- EXCERPT PROVIDED:
- Opening Delimiter -

When that law firm ceased to act for them and when the current
practitioners of record began to act for them is not explained. What
we know is that instructed counsel then became seized with the matter
on 8 May 2013. On the papers I find no explanation whatsoever why the
services of another instructed counsel could not be sought. There is
also no explanation why counsel of record, also an admitted
practitioner, could not assist the applicants in bringing the
application earlier. It is now trite in this jurisdiction that a
litigant has no right to insist on or rely only on a particular
lawyer. If one counsel is unavailable, an effort must be made to
secure the services of another. This is not an inflexible rule
though, but if there are reasons why that was not possible it must be
explained on the papers.








[10]
Since
Ecker
v Dean in 1939
,3
Namibian courts have been
reluctant to accept that a litigant is entitled to insist on being
represented by a particular counsel. The ratio for the rule was
recently restated by O’Regan AJA in
Da
Cunha do Rego v Beerwinkel
4
where the learned judge
observed as follows:








The
principle that a litigant is not entitled to delay the process of
justice by insisting on being represented by a particular legal
representative is an important one. Underlying it are two concerns.

- Closing Delimiter -

- DATASET CONTENT:
- Opening Delimiter -

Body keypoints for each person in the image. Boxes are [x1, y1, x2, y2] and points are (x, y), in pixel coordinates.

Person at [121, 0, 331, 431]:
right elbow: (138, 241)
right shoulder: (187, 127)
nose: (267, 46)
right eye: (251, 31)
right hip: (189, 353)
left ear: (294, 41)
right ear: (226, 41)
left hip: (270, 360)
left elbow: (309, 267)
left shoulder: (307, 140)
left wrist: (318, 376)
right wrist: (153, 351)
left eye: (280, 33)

- Closing Delimiter -

- USING THE INFORMATION:
- a) In the judgment excerpt, on what date did instructed counsel become seized with the matter?
- b) Repeat the part of the judgment excerpt that begins at the words "When that law" and stops after "on the papers.".
The records come from a separate source and are unrelated to the judgment excerpt.

- OUTPUTS IN ORDER:
- a) 8 May 2013

- b)
When that law firm ceased to act for them and when the current
practitioners of record began to act for them is not explained. What
we know is that instructed counsel then became seized with the matter
on 8 May 2013. On the papers I find no explanation whatsoever why the
services of another instructed counsel could not be sought. There is
also no explanation why counsel of record, also an admitted
practitioner, could not assist the applicants in bringing the
application earlier. It is now trite in this jurisdiction that a
litigant has no right to insist on or rely only on a particular
lawyer. If one counsel is unavailable, an effort must be made to
secure the services of another. This is not an inflexible rule
though, but if there are reasons why that was not possible it must be
explained on the papers.